Cannlytics Data Module
The cannlytics.data
module is a digital toolbox for accessing, collecting, cleaning, augmenting, standardizing, saving, and analyzing cannabis data.
Data Management
The core data management tools found in cannlytics.data.data
include:
Data Aggregation
Function | Description |
---|---|
aggregate_datasets(directory, on='sample_id', how='left', replace='right', reverse=True, concat=False) |
Aggregate datasets.
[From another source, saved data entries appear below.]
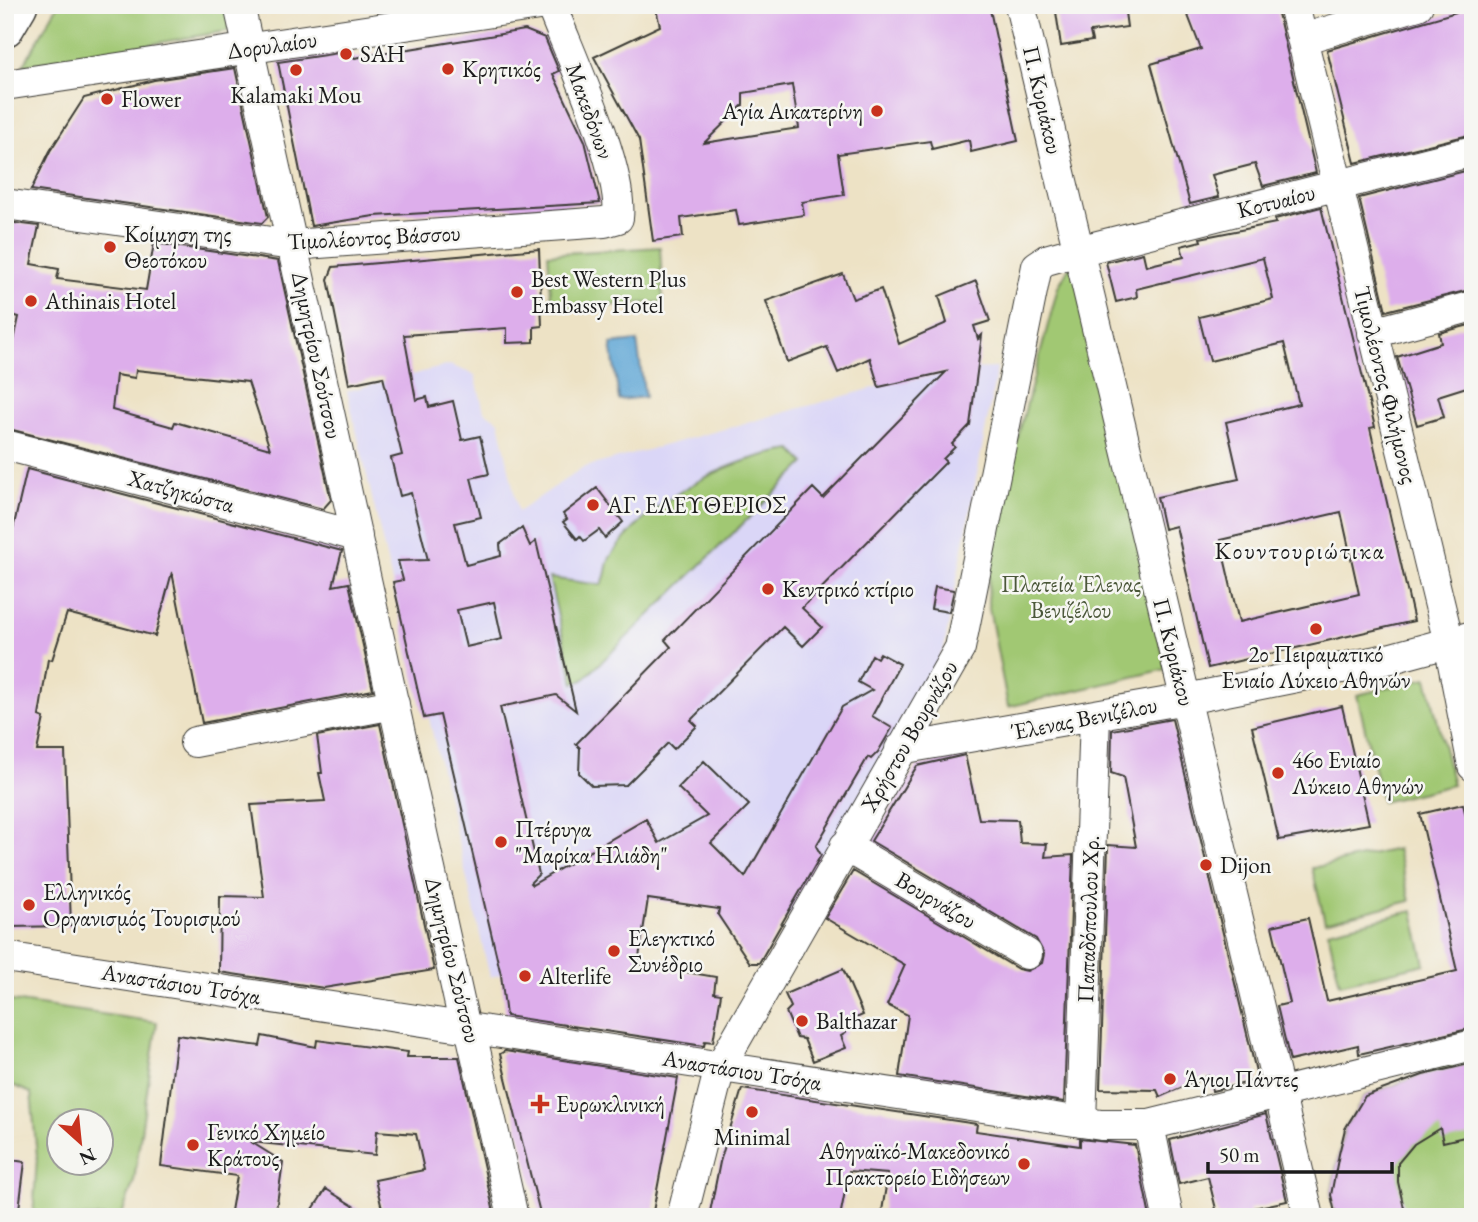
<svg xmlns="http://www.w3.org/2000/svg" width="1478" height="1222" viewBox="0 0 1478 1222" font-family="'EB Garamond',serif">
	<rect width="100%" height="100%" fill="#f6f6f2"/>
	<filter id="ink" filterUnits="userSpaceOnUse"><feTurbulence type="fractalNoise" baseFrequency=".0143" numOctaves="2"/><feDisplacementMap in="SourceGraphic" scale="14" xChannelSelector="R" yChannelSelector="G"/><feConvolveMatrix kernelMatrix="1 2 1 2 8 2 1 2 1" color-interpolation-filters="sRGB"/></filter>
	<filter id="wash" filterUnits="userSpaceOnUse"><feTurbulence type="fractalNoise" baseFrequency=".00686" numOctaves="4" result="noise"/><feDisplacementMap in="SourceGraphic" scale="28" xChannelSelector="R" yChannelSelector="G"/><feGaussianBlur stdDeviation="1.57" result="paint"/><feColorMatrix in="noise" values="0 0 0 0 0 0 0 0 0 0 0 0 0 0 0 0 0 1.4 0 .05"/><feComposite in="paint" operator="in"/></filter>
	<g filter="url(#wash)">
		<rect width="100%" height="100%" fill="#ede2c5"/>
		<path fill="#dad6f7" d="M450,365L475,375L484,411L499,421L518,512L582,468L881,386L970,369L997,368L944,648L921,696L788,918L693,824L659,843L645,819L561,869L555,962L490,977L429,718H424L347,391Z"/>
		<path fill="#a1c873" stroke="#5e7248" stroke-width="2" fill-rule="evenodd" d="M58,5H231L234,20L227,31L23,66Z
			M660,247L663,302L552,309L548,254Z
			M1078,251L1166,669L1008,707L988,603L990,542L1058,287Z
			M792,450L805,463L583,680L574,683L549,578L601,585C608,575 605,564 611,556C651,499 725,459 792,450Z
			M1427,678L1453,785L1382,802L1357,695Z
			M1397,849L1410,901L1325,922L1312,868Z
			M1413,911L1425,964L1340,984L1328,931Z
			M5,1000L157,1022L134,1181L121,1217H33L37,1157L31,1093L5,1082ZM102,1120V1162H60V1120Z
			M1473,1055V1217H1336L1331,1195L1339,1154L1345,1129L1365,1096L1426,1074L1425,1067Z"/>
		<path fill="#5fa6d5" stroke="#3e6178" stroke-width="2" d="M637,341L645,397L619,400L611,344Z"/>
		<g id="blocks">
			<path fill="#ddaeeb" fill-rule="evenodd" d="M655,5H989L1018,141L971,152L969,140L932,149L930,141L838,154L844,195L802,202L804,215L739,225L736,210L681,218L683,237L653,241L639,140L594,57L660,26ZM792,85L799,128L704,143L743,105V93Z
				M1055,5H1124L1127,27L1090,32L1092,41L1061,46Z
				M1184,5H1276L1316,173L1263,186L1255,164L1212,175L1219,197L1190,204L1151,64L1201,49Z
				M1473,7V134L1355,163L1327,50Z
				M525,30L545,38L559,71L553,74L585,141L600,203L374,216L311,226L278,62L352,51L354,58Z
				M235,68L268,217L262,223L31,190L50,151L84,98L154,80Z
				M1473,169V289L1386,311L1359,198Z
				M1321,207L1375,427L1370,428L1414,621L1208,668L1176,526L1164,529L1157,497L1239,479L1226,422L1299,404L1284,343L1210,361L1199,317L1273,299L1263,258L1136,289L1137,297L1116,302L1106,262L1143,253L1146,266L1184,257L1181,246L1201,241L1200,238L1276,223L1275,219ZM1341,512L1359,594L1239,622L1220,540Z
				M7,222L39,226L31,264L59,269L57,279L146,290L154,243L278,261L331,500L323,509L5,428V383L19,317L5,313ZM136,370L248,382L270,449L175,422L173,427L112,410L116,375L135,378Z
				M539,249L542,326L534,327V342L507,343V328L404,335L416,400L427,397L429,407L453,401L462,440L480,436L489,474L471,478L481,517L455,523L466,565L501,556L500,544L522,528L530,546L536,541L576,711L556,695L500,707L539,874L530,883L532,885L646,819L659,843L707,816L678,788L704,761L749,805L711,843L745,877L842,707L872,690L858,682L872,655L877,658L880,653L900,664L872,716L892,728L878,752L871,759L868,757L816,846L821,855L759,963H750L718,915L719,909L648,899L638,964L716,977L714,993L721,994L713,1042L705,1041L704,1046L506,1016L501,975L440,715L424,718L393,582L403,580L398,561L428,560L411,493L400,496L391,458L402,455L383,377L349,384L328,279L333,267ZM494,602L502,639L466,647L457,610Z
				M843,274L853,299L881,289L899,344L947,323L939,296L976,281L990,321L974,326L978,339L982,335L970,425L952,444L955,447L943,459L946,462L802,608L822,627L803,646L783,627L691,720L697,726L674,749L668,743L626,785L592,786L579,773L580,748L576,744L671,647L665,640L813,488L823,498L946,372L879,387L870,358L838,373L827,347L787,362L766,301Z
				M1473,324V385L1438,396L1444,417L1417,425L1397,357L1441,343L1439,333Z
				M27,469L342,551L333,586L349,583L373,690L202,723L172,572L155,636L67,613L52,660L48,659L39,716L44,718L37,751H65L71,926L9,927L5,912V563Z
				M597,488L623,522L605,538L599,530L584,541L580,536L577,539L563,522L567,519L563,514Z
				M935,587L954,590L949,612L931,609Z
				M1342,706L1369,824L1279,840L1252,727Z
				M1172,719L1258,1080L1212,1091L1208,1076L1160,1097L1157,1090L1100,1089L1108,845L1136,847L1123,777L1111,773L1112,730Z
				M380,724L434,970L324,988L219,972L220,896L264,897L251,805L325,801L319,773H322L317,736Z
				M965,755L979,819L1018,820L1020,843L1047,844L1045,857L1073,855L1064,1102L899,1076L908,1015L887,1005L905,965L825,918L853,871L1018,969L1027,971L1042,963L1044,954L1036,939L871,841L917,766Z
				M1463,804L1473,845V1028L1359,1054L1358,1045L1290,1061L1277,1006L1290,1003L1272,926L1308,918L1327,1001L1457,971L1420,814Z
				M843,969L863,1015L844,1023L846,1033L841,1036L846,1048L813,1061L804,1039L797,1038L786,1012L791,1007L785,994Z
				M177,1035L260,1046L262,1036L316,1047L317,1040L408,1052L407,1057H459L495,1217H384L375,1180L424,1170L416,1134L377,1131L375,1155L251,1142L283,1162L275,1217H230L237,1176L161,1166Z
				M505,1051L678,1078L652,1217H541L500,1054Z
				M1473,1063V1135L1443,1142L1440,1128L1414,1144L1398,1163V1182L1406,1217H1336L1331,1195L1339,1154L1345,1129L1365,1096L1423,1075Z
				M742,1089L977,1124L976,1131L1080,1146V1139L1135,1145L1150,1217H881L888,1174L849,1171L840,1217H709L720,1162Z
				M1266,1114L1287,1201L1249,1209L1251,1217H1218L1208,1177L1179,1184L1170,1140Z
				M5,1159L25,1162L18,1217L5,1216Z
				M326,1189L371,1217H308Z"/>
		</g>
	</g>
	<g filter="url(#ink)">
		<use href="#blocks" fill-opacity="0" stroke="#3b3a35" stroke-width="2"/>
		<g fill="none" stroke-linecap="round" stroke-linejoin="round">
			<defs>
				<path id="minor" d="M239,5L464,1023L470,1028L513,1217
					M1020,5L1309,1217
					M1294,5L1449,643L1473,766
					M1302,39L1418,5
					M5,85L539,5
					M5,204L292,245L604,222L618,218C624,170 570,55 551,5
					M1373,333L1473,306
					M5,445L357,536
					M195,742L394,704
					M900,749L1186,699L1392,658L1473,636
					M845,846L1027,954
					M5,957L1101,1125H1149L1473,1045
					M1081,1122L1095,716
					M1149,1125L1168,1217
					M682,1217L720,1067L960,648L1037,266L1046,260L1078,251L1473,151"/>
				<path id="major" d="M5,27L18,5"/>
			</defs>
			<use href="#minor" stroke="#3b3a35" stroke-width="32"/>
			<use href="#major" stroke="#3b3a35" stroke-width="41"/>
			<use href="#minor" stroke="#fff" stroke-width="30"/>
			<use href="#major" stroke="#fff" stroke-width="38"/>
		</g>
	</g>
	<g fill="#c8321e" stroke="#f6f6f2" stroke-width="2.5">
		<circle cx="346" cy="54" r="7"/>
		<circle cx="448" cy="69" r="7"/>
		<circle cx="296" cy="70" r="7"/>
		<circle cx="107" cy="99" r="7"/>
		<circle cx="877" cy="111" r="7"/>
		<circle cx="110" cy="247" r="7"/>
		<circle cx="517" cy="292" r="7"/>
		<circle cx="31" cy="301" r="7"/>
		<circle cx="593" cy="505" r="7"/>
		<circle cx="768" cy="589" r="7"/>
		<circle cx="1316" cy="629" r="7"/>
		<circle cx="1278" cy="773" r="7"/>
		<circle cx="501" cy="842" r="7"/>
		<circle cx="1206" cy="865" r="7"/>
		<circle cx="29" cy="905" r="7"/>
		<circle cx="614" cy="951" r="7"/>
		<circle cx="525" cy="976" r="7"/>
		<circle cx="802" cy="1021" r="7"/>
		<circle cx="1170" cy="1079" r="7"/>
		<path d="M536.5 1093.5h7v7h7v7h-7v7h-7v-7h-7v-7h7z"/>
		<circle cx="752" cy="1112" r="7"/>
		<circle cx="193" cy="1145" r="7"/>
		<circle cx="1024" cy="1164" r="7"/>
	</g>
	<g text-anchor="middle" stroke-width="5" stroke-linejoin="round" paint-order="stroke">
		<g font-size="23" fill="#1c1c1c" stroke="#f6f6f2">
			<text transform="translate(272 45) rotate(-8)" y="8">Δορυλαίου</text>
			<text transform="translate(1043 100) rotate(77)" y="8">Π. Κυριάκου</text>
			<text transform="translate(590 111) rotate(70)" y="8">Μακεδόνων</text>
			<text transform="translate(1276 201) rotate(-14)" y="8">Κοτυαίου</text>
			<text transform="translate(374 237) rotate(-3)" y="8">Τιμολέοντος Βάσσου</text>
			<text transform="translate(317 355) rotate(78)" y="8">Δημητρίου Σούτσου</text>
			<text transform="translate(1386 385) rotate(76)" y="8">Τιμoλέοντος Φιλήμονος</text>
			<text transform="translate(181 491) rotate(15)" y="8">Χατζηκώστα</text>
			<text transform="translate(1174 652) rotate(76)" y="8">Π. Κυριάκου</text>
			<text transform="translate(1084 718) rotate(-11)" y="8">Έλενας Βενιζέλου</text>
			<text transform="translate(909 736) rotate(-60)" y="8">Χρήστου Βουρνάζου</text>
			<text transform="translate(936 900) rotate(31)" y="8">Βουρνάζου</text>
			<text transform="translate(1088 919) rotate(-88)" y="8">Παπαδόπουλου Χρ.</text>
			<text transform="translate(453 960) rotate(76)" y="8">Δημητρίου Σούτσου</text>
			<text transform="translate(181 984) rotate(9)" y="8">Αναστάσιου Τσόχα</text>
			<text transform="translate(742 1070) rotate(9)" y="8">Αναστάσιου Τσόχα</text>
		</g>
		<g font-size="23" fill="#1c1c1c" stroke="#f6f6f2" text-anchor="start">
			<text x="360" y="62">SAH</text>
			<text x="462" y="77">Κρητικός</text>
			<text x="296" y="103" text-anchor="middle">Kalamaki Mou</text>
			<text x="121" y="107">Flower</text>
			<text x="863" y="119" text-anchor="end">Αγία Αικατερίνη</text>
			<text x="124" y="242">Κοίμηση της<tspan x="124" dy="26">Θεοτόκου</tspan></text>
			<text x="531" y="287">Best Western Plus<tspan x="531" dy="26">Embassy Hotel</tspan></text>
			<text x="45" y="309">Athinais Hotel</text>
			<text x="607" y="513">ΑΓ. ΕΛΕΥΘΕΡΙΟΣ</text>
			<text x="782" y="597">Κεντρικό κτίριο</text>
			<text x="1316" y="662" text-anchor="middle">2ο Πειραματικό<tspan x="1316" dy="26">Ενιαίο Λύκειο Αθηνών</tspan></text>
			<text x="1292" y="768">46ο Ενιαίο<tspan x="1292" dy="26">Λύκειο Αθηνών</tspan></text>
			<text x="515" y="837">Πτέρυγα<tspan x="515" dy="26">"Μαρίκα Ηλιάδη"</tspan></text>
			<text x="1220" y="873">Dijon</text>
			<text x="43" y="900">Ελληνικός<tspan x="43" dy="26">Οργανισμός Τουρισμού</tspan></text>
			<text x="628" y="946">Ελεγκτικό<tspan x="628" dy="26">Συνέδριο</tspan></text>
			<text x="539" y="984">Alterlife</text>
			<text x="816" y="1029">Balthazar</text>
			<text x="1184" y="1087">Άγιοι Πάντες</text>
			<text x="556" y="1112">Ευρωκλινική</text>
			<text x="207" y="1140">Γενικό Χημείο<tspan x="207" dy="26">Κράτους</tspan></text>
			<text x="752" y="1145" text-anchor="middle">Minimal</text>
			<text x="1010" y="1159" text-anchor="end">Αθηναϊκό-Μακεδονικό<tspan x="1010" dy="26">Πρακτορείο Ειδήσεων</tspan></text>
		</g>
		<g font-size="23" fill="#4b583a" stroke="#f6f6f2">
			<text x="1071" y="592">Πλατεία Έλενας<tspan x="1071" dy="26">Βενιζέλου</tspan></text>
		</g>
		<g font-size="24" letter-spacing="2" fill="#1c1c1c" stroke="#f6f6f2">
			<text x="1300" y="559">Κουντουριώτικα</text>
		</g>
	</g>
	<rect width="1478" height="1222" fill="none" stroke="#f6f6f2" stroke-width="28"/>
	<g transform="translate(80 1142) rotate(153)"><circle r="33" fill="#f6f6f2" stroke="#9f9f9c" stroke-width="2"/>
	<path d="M0-5L12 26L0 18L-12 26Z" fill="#c8321e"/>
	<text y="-10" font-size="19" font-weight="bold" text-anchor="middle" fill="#1c1c1c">N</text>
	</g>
	<path d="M1208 1162v10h184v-10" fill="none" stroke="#1c1c1c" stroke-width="3.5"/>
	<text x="1219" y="1162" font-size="21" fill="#1c1c1c" stroke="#f6f6f2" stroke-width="5" paint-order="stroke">50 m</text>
</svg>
Leverages rmerge to combine each dataset in a given directory. |
Data Cleaning
Function | Description |
---|---|
find_first_value(string, breakpoints=None) |
Find the first value of a string, be it a digit, a 'ND', '<', or other specified breakpoints. |
parse_data_block(div, tag='span') |
Parse an HTML data block into a dictionary. |
Data Augmentation
Function | Description |
---|---|
create_hash(public_key, private_key = 'cannlytics.eth') |
Create a hash (HMAC-SHA256) that is unique to the provided data, the public_key . The private_key can be used to sign your data, with the default being Cannlytics' public key, 'cannlytics.eth' . |
create_sample_id(private_key, public_key, salt='') |
Create a hash to be used as a sample ID. The standard is to use: 1. private_key = producer 2. public_key = product_name 3. salt = date_tested |
Data Saving
Function | Description |
---|---|
write_to_worksheet(ws, values) |
Write data to an Excel Worksheet. |
Cannabis Patent Data
With the cannlytics.data.patents
submodule you can find and curate data for cannabis patents.
Function | Description |
---|---|
search_patents(query, limit=50, details=False, pause=None, term='') |
Search for patents. |
get_patent_details(data=None, patent_number=None, patent_url=None, user_agent=None, fields=None, search_field='patentNumber', search_fields='patentNumber', query='patentNumber',) |
Get details for a given patent, given it's patent number and URL. |
Example
from cannlytics.data.patents import (
get_patent_details,
search_patents,
)
# Search for cannabis plant patents.
patents = search_patents('cannabis cultivar', limit=1000, term='TTL%2F')
# Get patent details.
patent = get_patent_details(
patent_number='PP34051',
patent_url='https://patft.uspto.gov/netacgi/nph-Parser?Sect1=PTO2&Sect2=HITOFF&u=%2Fnetahtml%2FPTO%2Fsearch-adv.htm&r=7&f=G&l=50&d=PTXT&p=1&S1=%22marijuana+plant%22&OS=%22marijuana+plant%22&RS=%22marijuana+plant%22',
)
Web Data
There are a number of web data tools in cannlytics.data.web
, including:
Function | Description |
---|---|
format_params(parameters, **kwargs) |
Format given keyword arguments HTTP request parameters. |
get_page_metadata(url) |
Get the metadata of a web page |
get_page_description(html) |
Get the description of a web page. |
get_page_image(html, index=0) |
Get an image on a web page, the first image by default. |
get_page_favicon(html, url='') |
Get the favicon from a web page. |
get_page_theme_color(html) |
Get the theme color of a web page. |
get_page_phone_number(html, response, index=0) |
Get the first phone number on a web page. |
get_page_email(html, response) |
Get an email on a web page, the last email by default. |